I have a problem and unable to solve it since last two weeks. I want some help here. I actually want to get and use some useful data from a HTTP website. This website actually contains accidents, incidents and all info about them. I want to get this info from the website. I will use it in my Android app. I've already asked this question but still unable to solve it. Someone told me that you have to get this data from JSON. I have not done this before. If it is the only solution, then how can I do this. If any other simple way is there then please give me that. I actually have get all website content by using
private String DownloadText(String URL) {
int BUFFER_SIZE = 2000;
InputStream in = null;
try {
in = OpenHttpConnection(URL);
} catch (IOException e1) {
// TODO Auto-generated catch block
e1.printStackTrace();
return "exception in downloadText";
}
InputStreamReader isr = new InputStreamReader(in);
int charRead;
String str = "";
char[] inputBuffer = new char[BUFFER_SIZE];
try {
while ((charRead = isr.read(inputBuffer))>0)
{
//---convert the chars to a String---
String readString = String.copyValueOf(inputBuffer, 0, charRead);
str += readString;
inputBuffer = new char[BUFFER_SIZE];
}
in.close();
} catch (IOException e) {
// TODO Auto-generated catch block
e.printStackTrace();
return "";
}
return str;
}
private InputStream OpenHttpConnection(String urlString) throws IOException {
InputStream in = null;
int response = -1;
URL url = new URL(urlString);
URLConnection conn = url.openConnection();
if (!(conn instanceof HttpURLConnection))
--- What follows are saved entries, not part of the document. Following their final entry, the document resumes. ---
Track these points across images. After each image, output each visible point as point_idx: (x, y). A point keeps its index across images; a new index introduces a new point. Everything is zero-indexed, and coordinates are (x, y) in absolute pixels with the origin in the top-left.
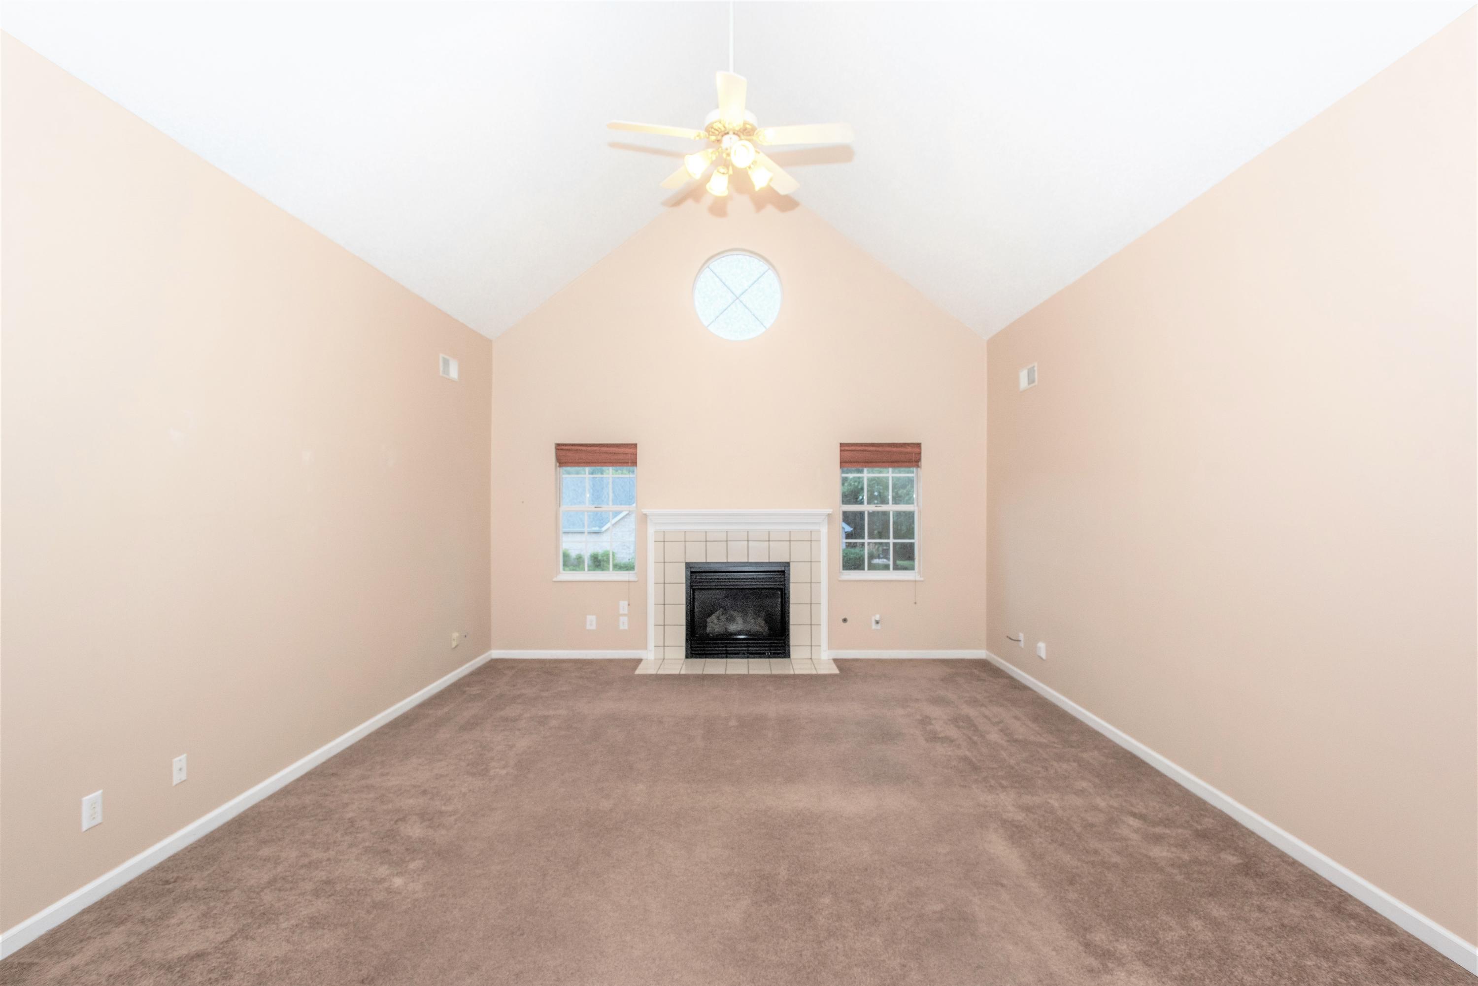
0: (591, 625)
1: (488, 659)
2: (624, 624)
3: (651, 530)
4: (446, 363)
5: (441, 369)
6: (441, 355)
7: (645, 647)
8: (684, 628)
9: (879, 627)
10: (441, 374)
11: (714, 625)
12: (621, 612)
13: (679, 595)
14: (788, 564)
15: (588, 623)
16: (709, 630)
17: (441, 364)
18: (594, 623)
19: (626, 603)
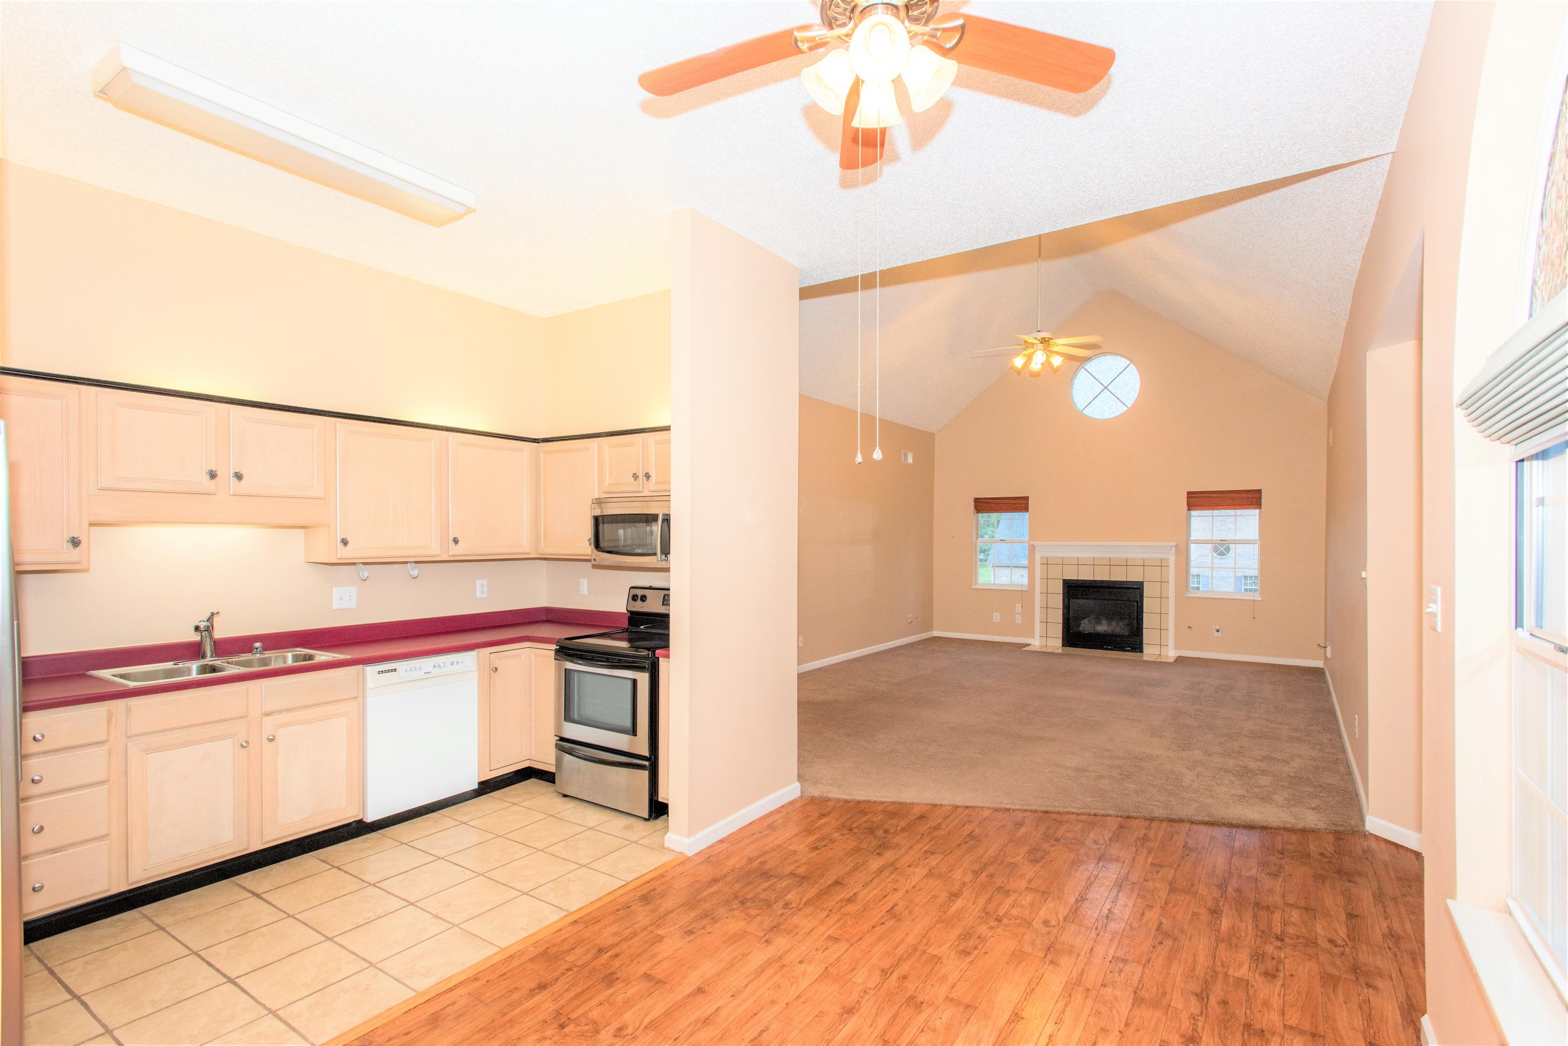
0: (996, 619)
1: (931, 636)
2: (1019, 619)
3: (1038, 557)
4: (906, 455)
5: (903, 459)
6: (903, 451)
7: (1033, 637)
8: (1061, 626)
9: (1219, 634)
10: (903, 461)
11: (1086, 626)
12: (1017, 611)
13: (1058, 601)
14: (1142, 582)
15: (995, 617)
16: (1081, 628)
17: (903, 456)
18: (999, 618)
19: (1020, 606)
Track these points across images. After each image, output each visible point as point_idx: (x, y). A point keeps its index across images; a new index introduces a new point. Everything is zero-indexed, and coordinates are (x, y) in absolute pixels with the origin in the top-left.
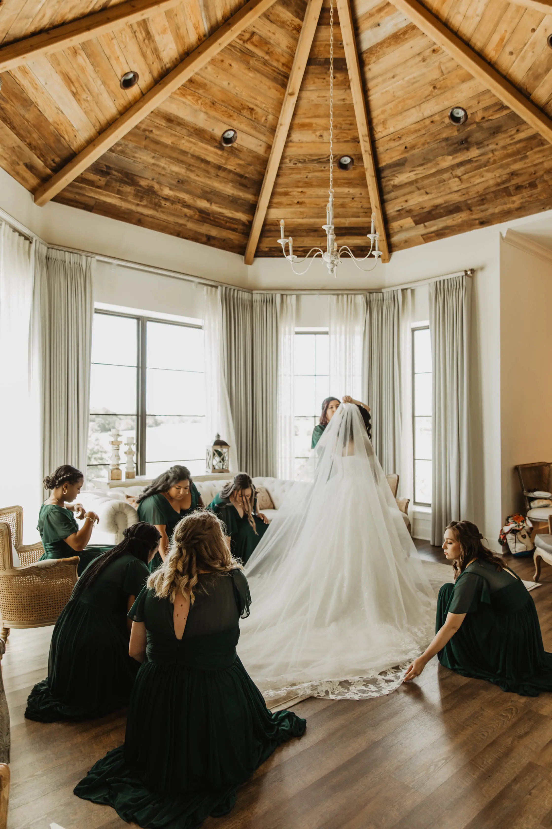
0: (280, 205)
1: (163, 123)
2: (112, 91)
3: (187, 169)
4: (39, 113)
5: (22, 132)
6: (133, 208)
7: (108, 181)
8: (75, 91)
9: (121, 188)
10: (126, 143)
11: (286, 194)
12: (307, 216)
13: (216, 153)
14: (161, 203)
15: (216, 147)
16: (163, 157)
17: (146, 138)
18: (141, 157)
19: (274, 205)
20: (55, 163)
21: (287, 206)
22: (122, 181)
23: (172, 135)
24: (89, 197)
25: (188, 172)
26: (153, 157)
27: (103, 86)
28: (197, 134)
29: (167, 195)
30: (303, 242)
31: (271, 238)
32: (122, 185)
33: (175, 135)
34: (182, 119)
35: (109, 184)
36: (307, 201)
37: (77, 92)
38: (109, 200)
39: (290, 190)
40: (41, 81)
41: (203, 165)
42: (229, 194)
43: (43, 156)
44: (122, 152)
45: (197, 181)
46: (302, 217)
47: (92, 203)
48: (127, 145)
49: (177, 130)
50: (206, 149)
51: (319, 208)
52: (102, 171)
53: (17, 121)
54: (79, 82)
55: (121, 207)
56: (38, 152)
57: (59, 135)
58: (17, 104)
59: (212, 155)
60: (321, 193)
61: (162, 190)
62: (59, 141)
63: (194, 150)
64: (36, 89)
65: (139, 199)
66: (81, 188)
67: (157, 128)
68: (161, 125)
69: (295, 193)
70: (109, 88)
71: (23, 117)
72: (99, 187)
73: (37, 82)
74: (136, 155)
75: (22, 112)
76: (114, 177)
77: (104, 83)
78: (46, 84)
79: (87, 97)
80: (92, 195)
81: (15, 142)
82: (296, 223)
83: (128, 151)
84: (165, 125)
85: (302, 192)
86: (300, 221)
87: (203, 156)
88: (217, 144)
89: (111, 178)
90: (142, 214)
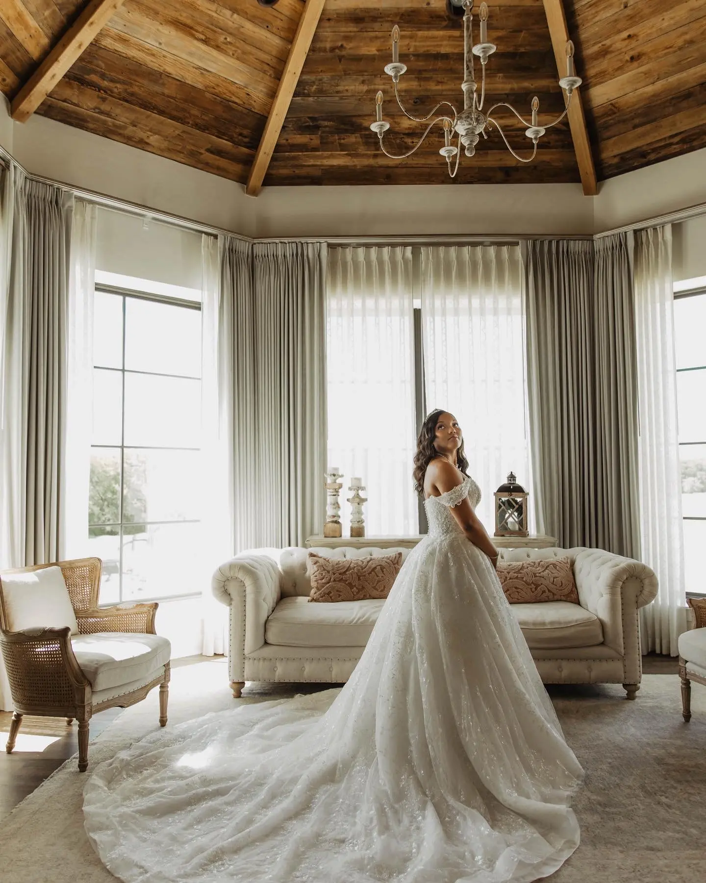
0: (603, 76)
1: (352, 28)
2: (254, 17)
3: (419, 79)
4: (178, 83)
5: (175, 113)
6: (372, 162)
7: (322, 138)
8: (204, 38)
9: (342, 141)
10: (319, 77)
11: (604, 52)
12: (658, 75)
13: (450, 37)
14: (406, 143)
15: (446, 28)
16: (375, 76)
17: (340, 58)
18: (347, 88)
19: (593, 80)
20: (245, 137)
21: (616, 73)
22: (339, 131)
23: (372, 39)
24: (309, 166)
25: (422, 83)
26: (363, 82)
27: (235, 16)
28: (408, 22)
29: (409, 128)
30: (674, 124)
31: (614, 139)
32: (342, 136)
33: (377, 38)
34: (375, 9)
35: (325, 141)
36: (646, 48)
37: (207, 38)
38: (335, 162)
39: (608, 42)
40: (151, 43)
41: (440, 64)
42: (507, 92)
43: (224, 134)
44: (321, 92)
45: (443, 90)
46: (652, 80)
47: (317, 173)
48: (320, 80)
49: (376, 29)
50: (433, 38)
51: (675, 52)
52: (308, 127)
53: (158, 101)
54: (200, 24)
55: (355, 166)
56: (214, 131)
57: (224, 101)
58: (145, 82)
59: (445, 43)
60: (665, 24)
61: (398, 124)
62: (231, 109)
63: (415, 46)
64: (153, 55)
65: (373, 148)
66: (294, 158)
67: (347, 38)
68: (350, 32)
69: (618, 45)
70: (246, 13)
71: (163, 94)
72: (315, 149)
73: (148, 46)
74: (340, 88)
75: (157, 88)
76: (327, 129)
77: (234, 10)
78: (160, 44)
79: (226, 39)
80: (312, 162)
81: (176, 128)
82: (645, 95)
83: (326, 87)
84: (355, 29)
85: (629, 36)
86: (650, 89)
87: (434, 51)
88: (444, 23)
89: (323, 132)
90: (388, 167)
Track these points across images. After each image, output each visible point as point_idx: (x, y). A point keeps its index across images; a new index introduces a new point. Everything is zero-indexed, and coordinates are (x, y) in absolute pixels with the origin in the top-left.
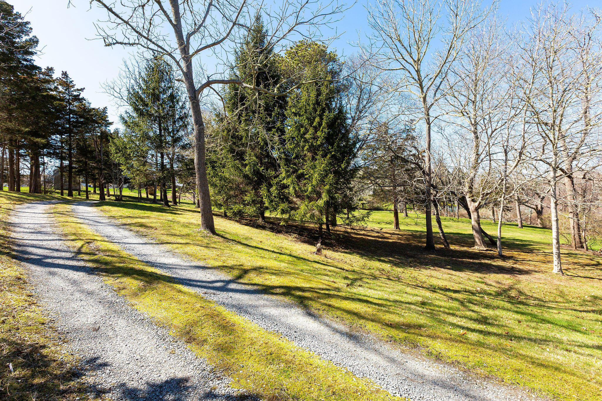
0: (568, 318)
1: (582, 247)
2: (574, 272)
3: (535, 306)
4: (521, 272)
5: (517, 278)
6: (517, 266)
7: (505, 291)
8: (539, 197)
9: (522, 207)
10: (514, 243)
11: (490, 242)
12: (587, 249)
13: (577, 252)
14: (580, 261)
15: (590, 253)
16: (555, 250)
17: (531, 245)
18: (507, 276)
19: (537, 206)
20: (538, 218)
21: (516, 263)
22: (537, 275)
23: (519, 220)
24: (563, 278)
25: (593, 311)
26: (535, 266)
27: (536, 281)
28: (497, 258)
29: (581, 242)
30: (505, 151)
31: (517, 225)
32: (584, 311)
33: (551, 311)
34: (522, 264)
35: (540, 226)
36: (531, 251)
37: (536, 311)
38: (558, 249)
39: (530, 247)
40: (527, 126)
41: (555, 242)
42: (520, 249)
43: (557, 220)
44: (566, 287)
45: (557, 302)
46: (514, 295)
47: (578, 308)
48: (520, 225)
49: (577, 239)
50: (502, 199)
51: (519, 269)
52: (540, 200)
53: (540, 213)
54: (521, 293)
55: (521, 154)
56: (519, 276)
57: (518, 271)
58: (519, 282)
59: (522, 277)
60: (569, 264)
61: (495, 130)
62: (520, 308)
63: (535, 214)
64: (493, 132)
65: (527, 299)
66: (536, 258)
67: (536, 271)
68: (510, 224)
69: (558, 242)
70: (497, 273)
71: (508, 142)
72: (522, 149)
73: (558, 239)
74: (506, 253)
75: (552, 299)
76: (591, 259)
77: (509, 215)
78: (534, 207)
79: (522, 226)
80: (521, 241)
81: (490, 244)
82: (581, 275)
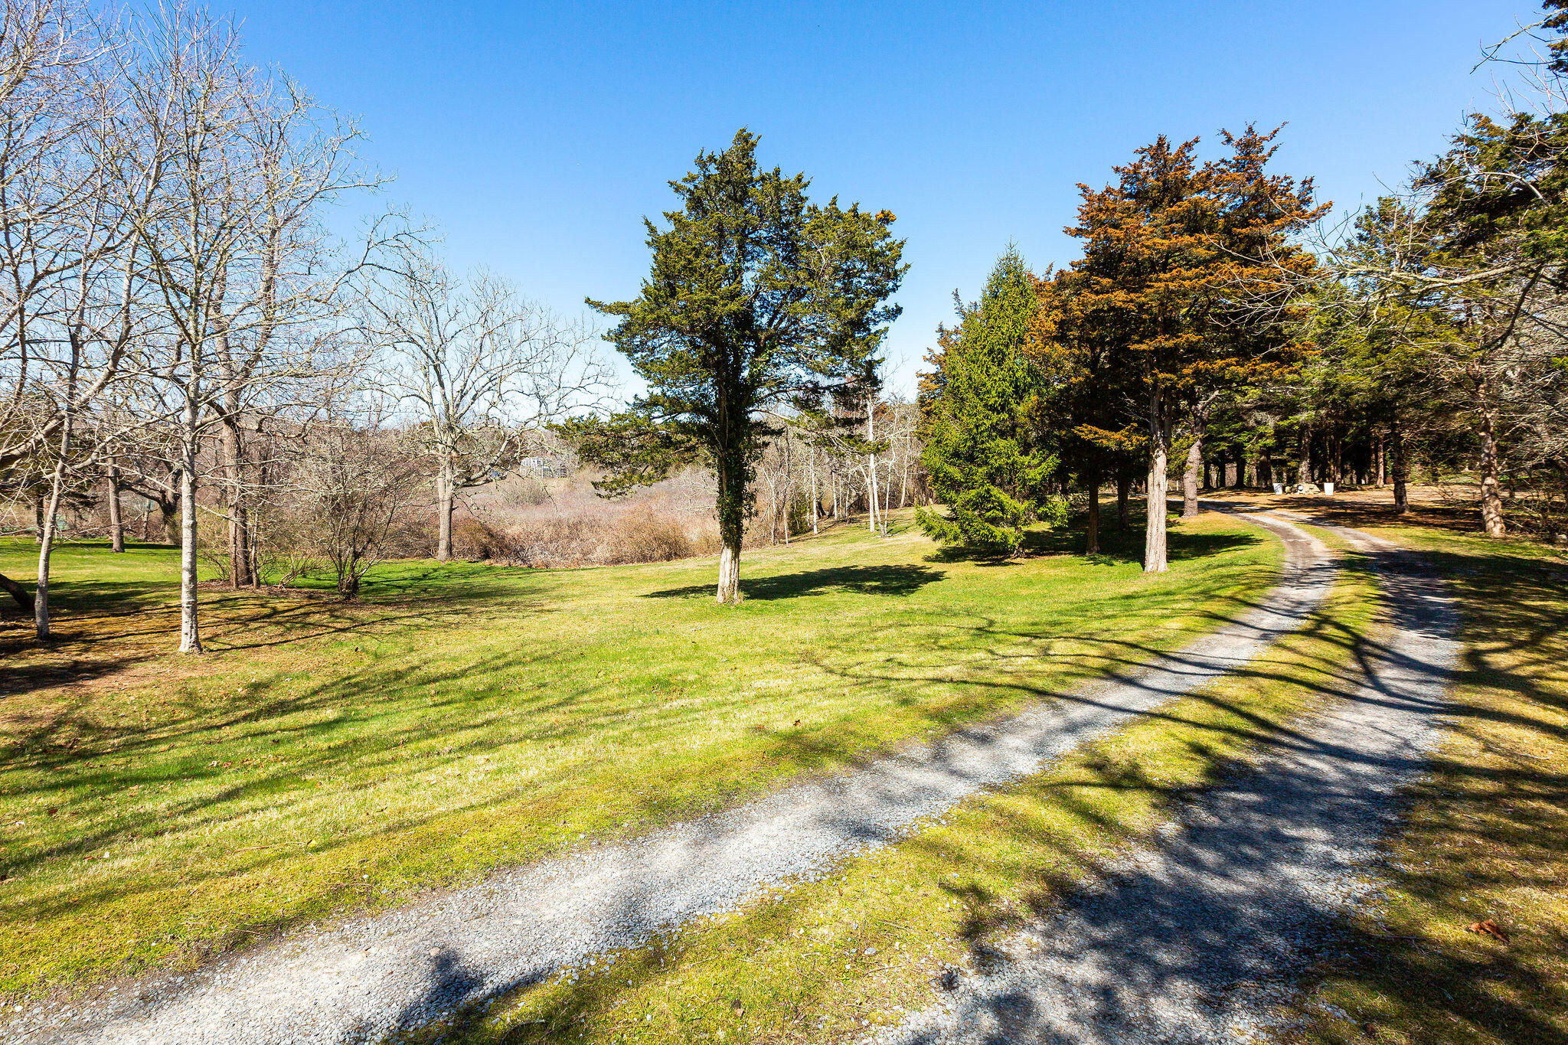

throw new IOException("Not an HTTP connection");
try{
HttpURLConnection httpConn = (HttpURLConnection) conn;
httpConn.setAllowUserInteraction(false);
httpConn.setInstanceFollowRedirects(true);
httpConn.setRequestMethod("GET");
httpConn.connect();
response = httpConn.getResponseCode();
if (response == HttpURLConnection.HTTP_OK) {
in = httpConn.getInputStream();
}
}
catch (Exception ex) {
throw new IOException("Error connecting");
}
return in;
}
But it gives all the content i.e. all info+html+xml+++. But I want only required info.
Another thing is, is it compulsory to get website-admin permission before getting that data?
What you're looking for is something called web scraping or html scraping. Have a look at this SO question to get you started: Options for HTML scraping?